'''
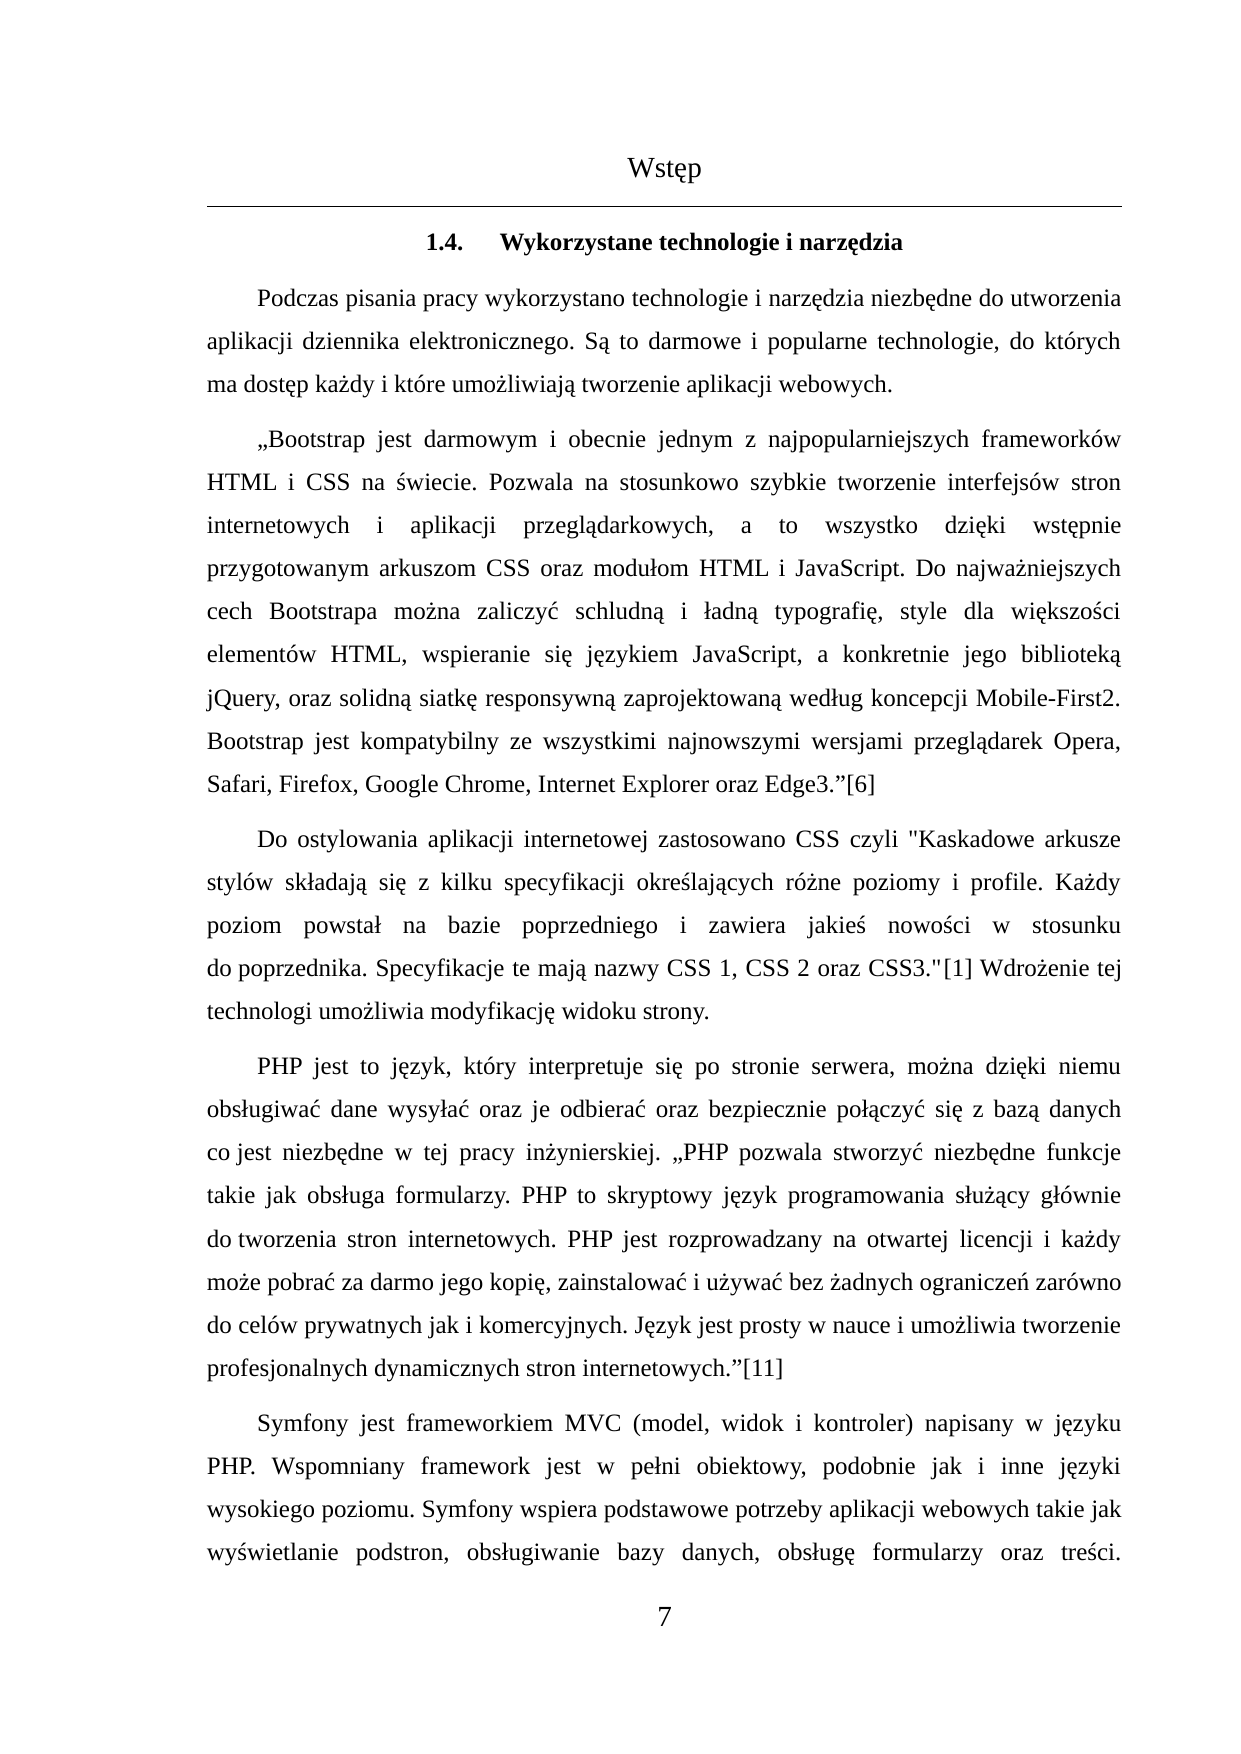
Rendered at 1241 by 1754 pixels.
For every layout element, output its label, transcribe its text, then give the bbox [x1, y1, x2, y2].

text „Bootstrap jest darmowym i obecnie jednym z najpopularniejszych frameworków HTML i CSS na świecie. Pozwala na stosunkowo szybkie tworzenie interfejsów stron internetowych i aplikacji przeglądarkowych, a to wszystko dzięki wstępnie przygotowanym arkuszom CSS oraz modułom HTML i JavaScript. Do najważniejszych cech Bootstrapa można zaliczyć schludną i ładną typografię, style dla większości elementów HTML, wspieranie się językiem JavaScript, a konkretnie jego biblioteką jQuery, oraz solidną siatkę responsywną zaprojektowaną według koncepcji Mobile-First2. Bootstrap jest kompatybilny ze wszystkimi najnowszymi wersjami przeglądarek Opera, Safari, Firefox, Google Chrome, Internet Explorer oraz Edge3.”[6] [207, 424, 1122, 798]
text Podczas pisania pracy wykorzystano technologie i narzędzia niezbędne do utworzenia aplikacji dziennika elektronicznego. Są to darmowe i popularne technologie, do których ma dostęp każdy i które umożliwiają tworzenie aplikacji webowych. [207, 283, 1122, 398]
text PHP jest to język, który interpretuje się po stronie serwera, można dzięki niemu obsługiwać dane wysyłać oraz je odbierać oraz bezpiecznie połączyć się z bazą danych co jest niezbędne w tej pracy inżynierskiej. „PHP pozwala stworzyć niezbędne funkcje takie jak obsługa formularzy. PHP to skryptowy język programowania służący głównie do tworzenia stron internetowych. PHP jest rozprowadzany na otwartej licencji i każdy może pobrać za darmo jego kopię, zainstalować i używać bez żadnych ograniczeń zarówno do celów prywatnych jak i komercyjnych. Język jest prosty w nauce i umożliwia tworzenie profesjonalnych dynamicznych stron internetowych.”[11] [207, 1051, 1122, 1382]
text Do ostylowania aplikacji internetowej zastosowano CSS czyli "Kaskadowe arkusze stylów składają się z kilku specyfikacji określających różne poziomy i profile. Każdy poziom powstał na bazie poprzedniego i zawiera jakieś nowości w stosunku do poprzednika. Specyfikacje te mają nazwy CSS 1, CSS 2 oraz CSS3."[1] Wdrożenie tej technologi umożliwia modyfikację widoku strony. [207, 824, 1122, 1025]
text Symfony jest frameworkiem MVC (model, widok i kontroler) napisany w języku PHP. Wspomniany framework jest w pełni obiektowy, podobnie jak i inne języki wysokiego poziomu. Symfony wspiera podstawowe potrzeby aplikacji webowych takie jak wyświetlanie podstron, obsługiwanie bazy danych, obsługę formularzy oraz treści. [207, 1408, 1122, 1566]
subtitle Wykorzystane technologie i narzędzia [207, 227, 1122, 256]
'''
'''
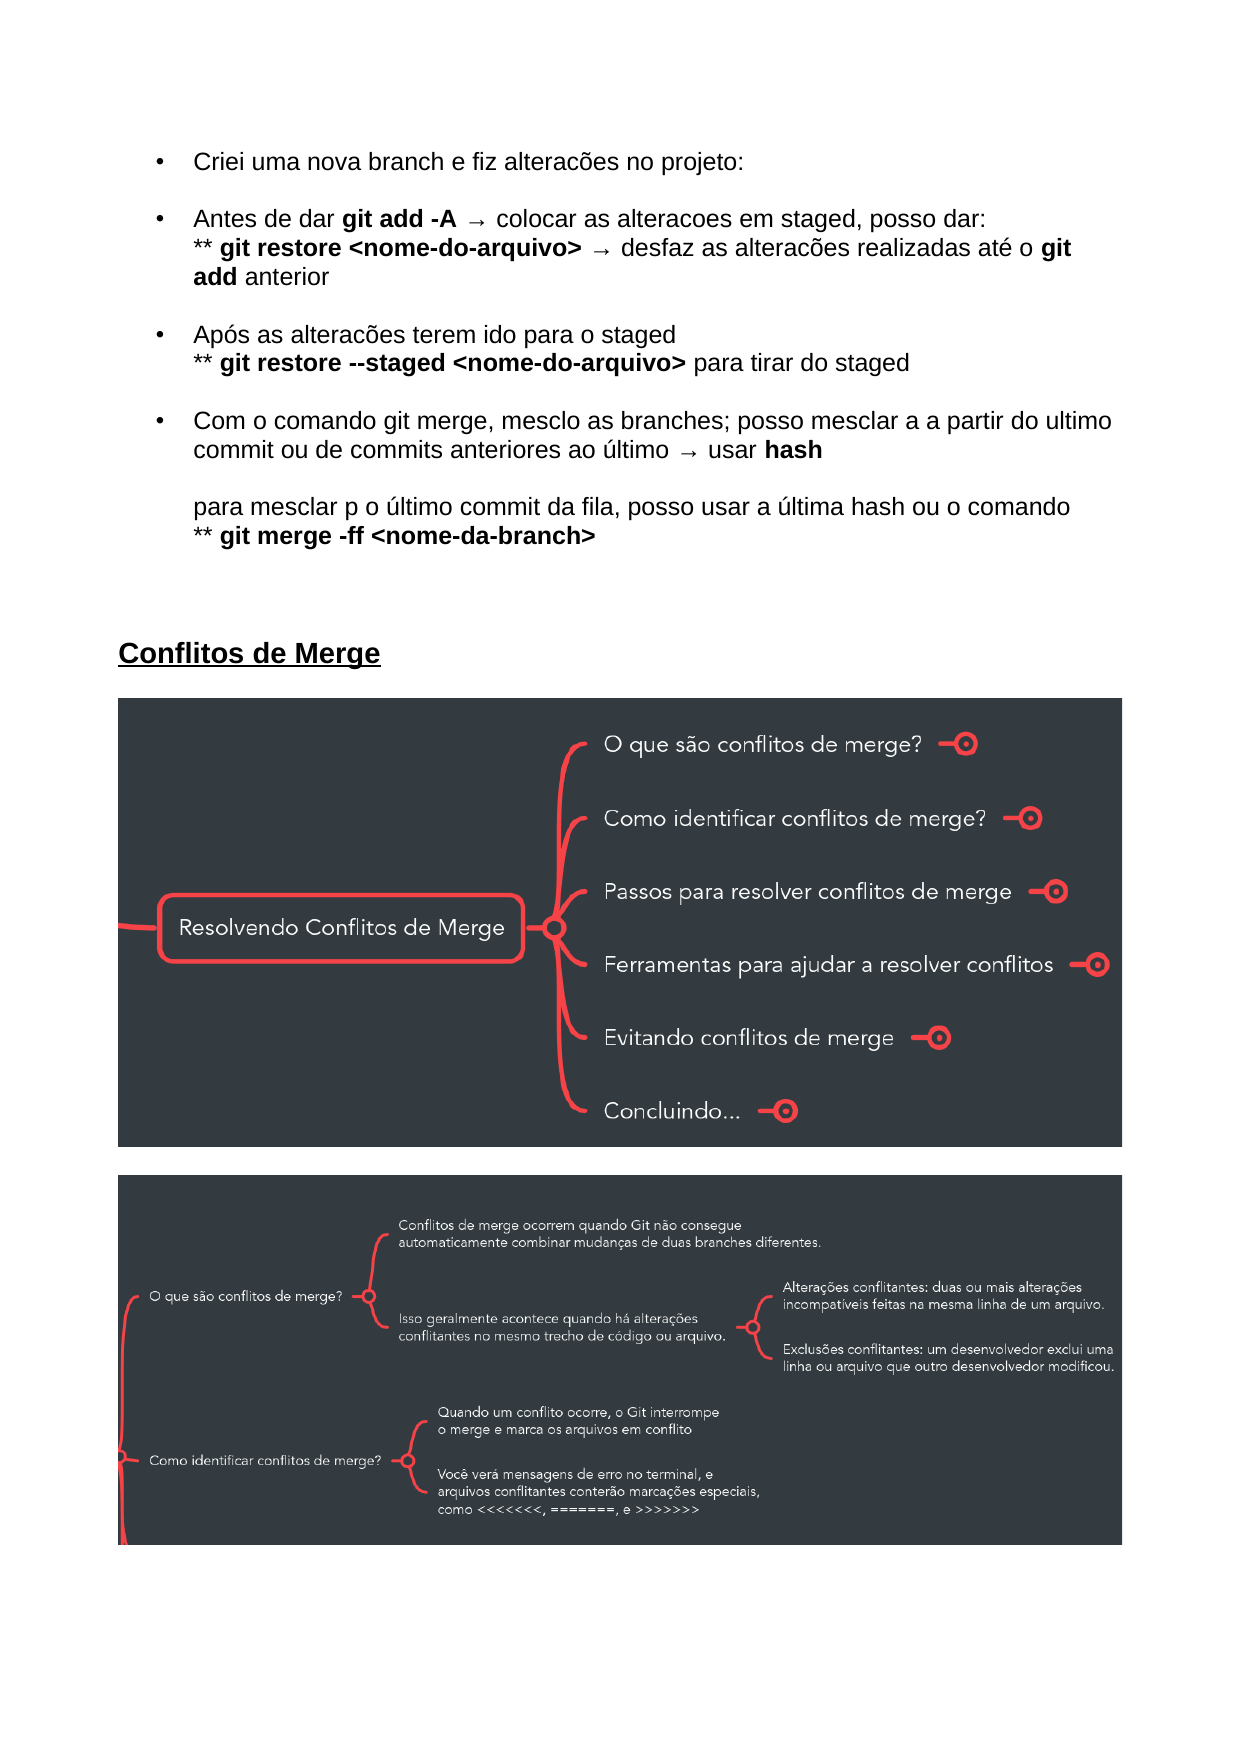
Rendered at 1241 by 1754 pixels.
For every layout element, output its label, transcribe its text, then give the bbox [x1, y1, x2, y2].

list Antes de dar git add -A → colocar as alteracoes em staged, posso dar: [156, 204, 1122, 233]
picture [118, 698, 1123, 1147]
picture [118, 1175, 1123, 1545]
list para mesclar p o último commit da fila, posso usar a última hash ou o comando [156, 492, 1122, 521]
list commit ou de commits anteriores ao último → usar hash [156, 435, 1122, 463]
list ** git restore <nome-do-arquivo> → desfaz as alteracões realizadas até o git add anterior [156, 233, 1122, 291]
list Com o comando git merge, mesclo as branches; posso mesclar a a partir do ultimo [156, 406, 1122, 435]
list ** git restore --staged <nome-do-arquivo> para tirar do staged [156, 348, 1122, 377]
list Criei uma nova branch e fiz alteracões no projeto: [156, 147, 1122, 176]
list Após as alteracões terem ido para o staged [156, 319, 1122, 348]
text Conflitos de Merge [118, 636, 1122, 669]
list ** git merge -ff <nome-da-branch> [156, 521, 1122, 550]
'''
'''
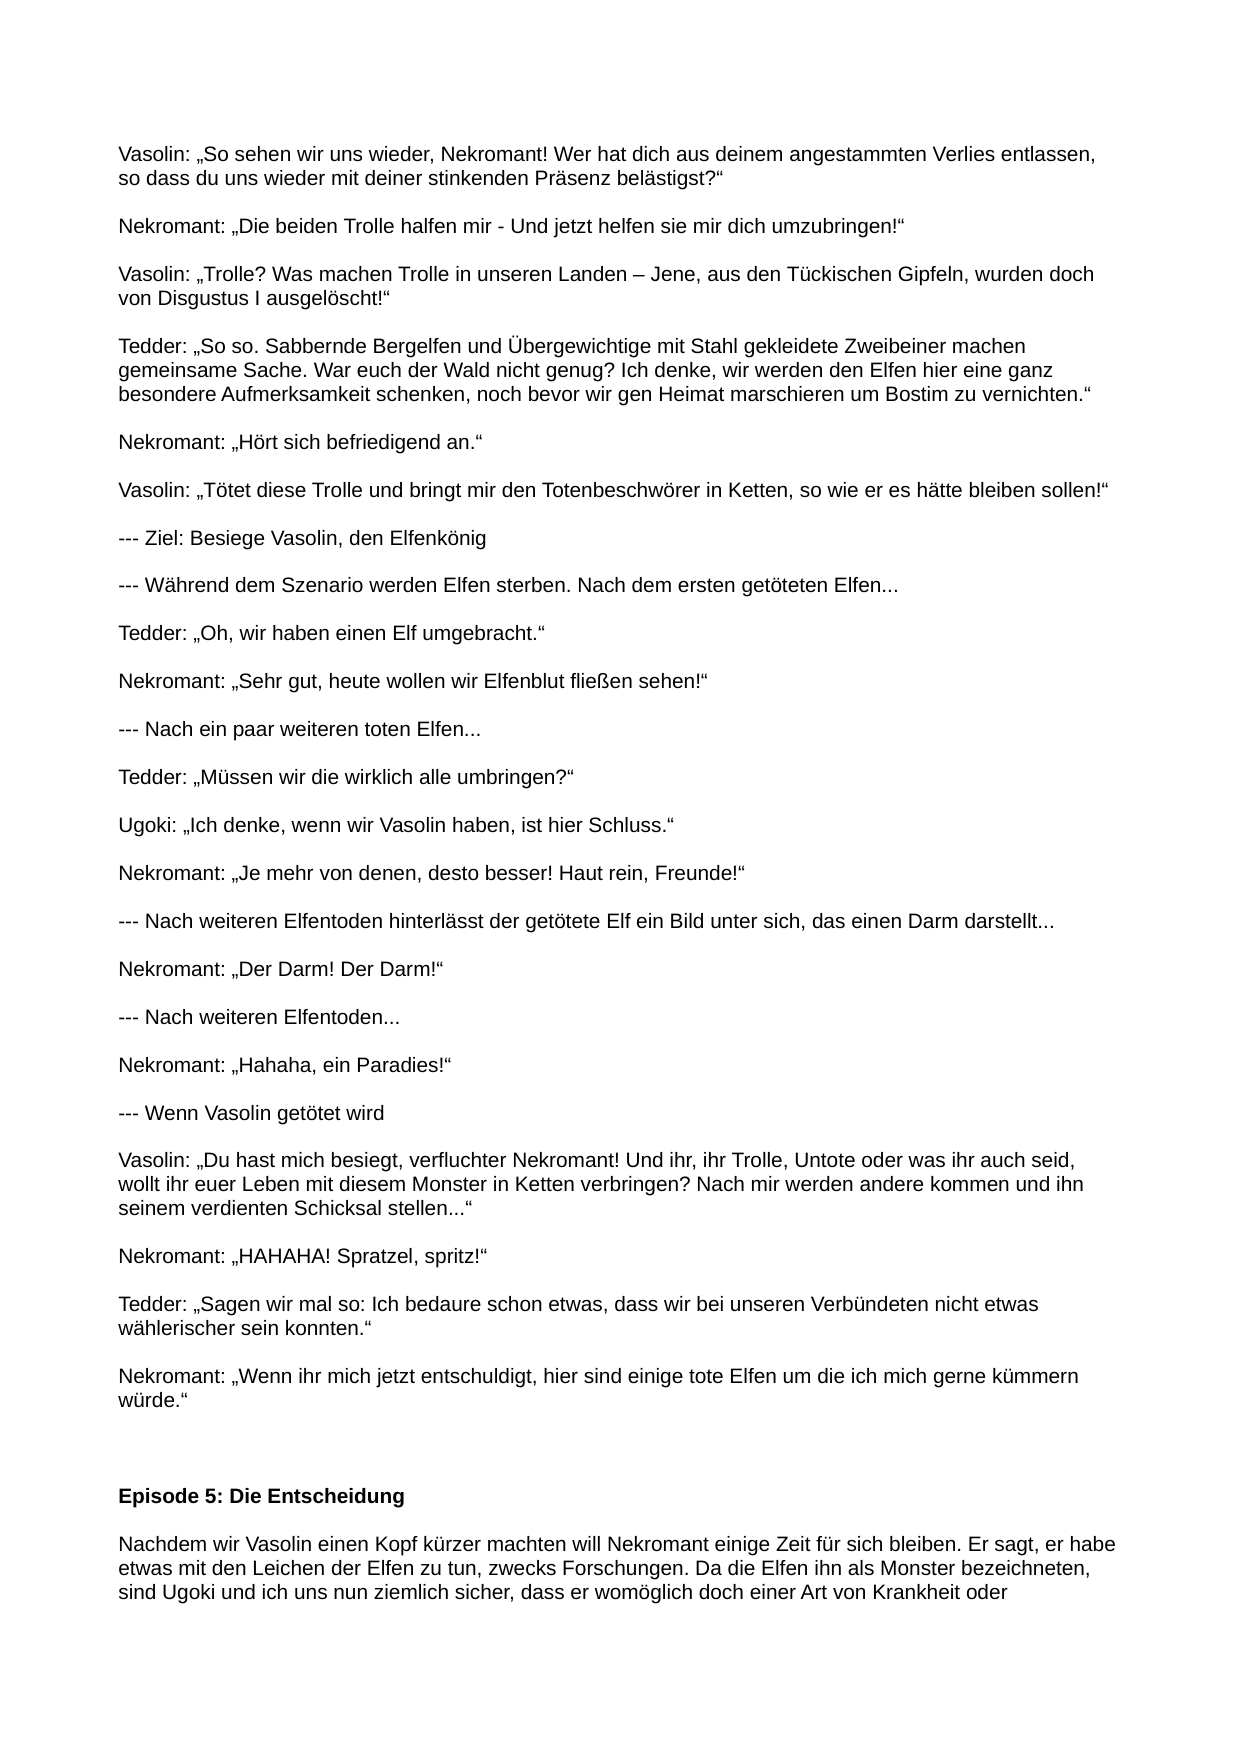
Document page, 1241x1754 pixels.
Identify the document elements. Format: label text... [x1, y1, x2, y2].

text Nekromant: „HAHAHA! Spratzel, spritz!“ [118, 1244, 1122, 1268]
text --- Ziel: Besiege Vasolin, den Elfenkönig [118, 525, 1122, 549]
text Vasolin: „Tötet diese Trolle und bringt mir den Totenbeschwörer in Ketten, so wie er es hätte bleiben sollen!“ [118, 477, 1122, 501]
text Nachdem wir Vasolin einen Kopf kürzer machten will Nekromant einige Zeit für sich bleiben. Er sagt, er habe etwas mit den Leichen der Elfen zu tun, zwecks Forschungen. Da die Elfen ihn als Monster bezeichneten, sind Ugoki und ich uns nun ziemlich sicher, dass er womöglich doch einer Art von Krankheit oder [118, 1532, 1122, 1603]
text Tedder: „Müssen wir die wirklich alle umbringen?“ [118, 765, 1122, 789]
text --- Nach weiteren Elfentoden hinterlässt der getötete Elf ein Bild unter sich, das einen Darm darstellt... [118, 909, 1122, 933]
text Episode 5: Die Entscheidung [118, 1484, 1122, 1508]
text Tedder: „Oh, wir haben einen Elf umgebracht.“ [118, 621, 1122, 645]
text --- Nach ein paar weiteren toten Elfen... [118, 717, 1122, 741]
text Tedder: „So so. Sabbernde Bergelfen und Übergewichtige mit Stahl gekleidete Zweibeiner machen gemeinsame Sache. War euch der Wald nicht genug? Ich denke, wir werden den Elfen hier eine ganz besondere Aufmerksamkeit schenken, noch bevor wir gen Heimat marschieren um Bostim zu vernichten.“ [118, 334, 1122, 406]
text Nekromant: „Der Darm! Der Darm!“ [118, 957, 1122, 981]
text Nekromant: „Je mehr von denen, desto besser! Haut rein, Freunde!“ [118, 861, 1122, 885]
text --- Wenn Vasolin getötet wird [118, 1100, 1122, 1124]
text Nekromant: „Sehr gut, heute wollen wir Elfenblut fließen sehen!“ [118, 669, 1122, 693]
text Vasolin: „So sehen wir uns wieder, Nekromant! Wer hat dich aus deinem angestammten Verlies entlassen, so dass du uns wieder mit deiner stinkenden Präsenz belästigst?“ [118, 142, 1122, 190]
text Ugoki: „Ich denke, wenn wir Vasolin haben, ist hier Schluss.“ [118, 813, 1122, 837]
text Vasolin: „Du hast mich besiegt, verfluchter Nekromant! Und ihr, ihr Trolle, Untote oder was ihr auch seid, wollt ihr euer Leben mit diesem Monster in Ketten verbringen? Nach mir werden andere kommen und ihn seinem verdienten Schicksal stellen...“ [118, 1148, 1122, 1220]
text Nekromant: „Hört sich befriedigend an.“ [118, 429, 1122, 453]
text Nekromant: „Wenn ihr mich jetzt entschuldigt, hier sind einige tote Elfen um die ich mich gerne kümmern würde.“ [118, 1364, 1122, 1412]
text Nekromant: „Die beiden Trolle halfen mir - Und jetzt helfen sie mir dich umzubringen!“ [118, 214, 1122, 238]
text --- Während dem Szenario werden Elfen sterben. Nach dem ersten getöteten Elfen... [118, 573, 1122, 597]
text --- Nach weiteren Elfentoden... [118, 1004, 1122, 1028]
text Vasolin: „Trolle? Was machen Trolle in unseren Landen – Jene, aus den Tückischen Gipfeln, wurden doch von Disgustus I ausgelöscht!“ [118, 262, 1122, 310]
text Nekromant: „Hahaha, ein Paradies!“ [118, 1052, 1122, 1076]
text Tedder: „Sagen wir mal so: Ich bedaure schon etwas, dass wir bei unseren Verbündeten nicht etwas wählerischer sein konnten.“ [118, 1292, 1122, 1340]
'''
Report every line of the entries above that contains the word "Ketten", copying each one in full.

text Vasolin: „Tötet diese Trolle und bringt mir den Totenbeschwörer in Ketten, so wie er es hätte bleiben sollen!“ [118, 477, 1122, 501]
text Vasolin: „Du hast mich besiegt, verfluchter Nekromant! Und ihr, ihr Trolle, Untote oder was ihr auch seid, wollt ihr euer Leben mit diesem Monster in Ketten verbringen? Nach mir werden andere kommen und ihn seinem verdienten Schicksal stellen...“ [118, 1148, 1122, 1220]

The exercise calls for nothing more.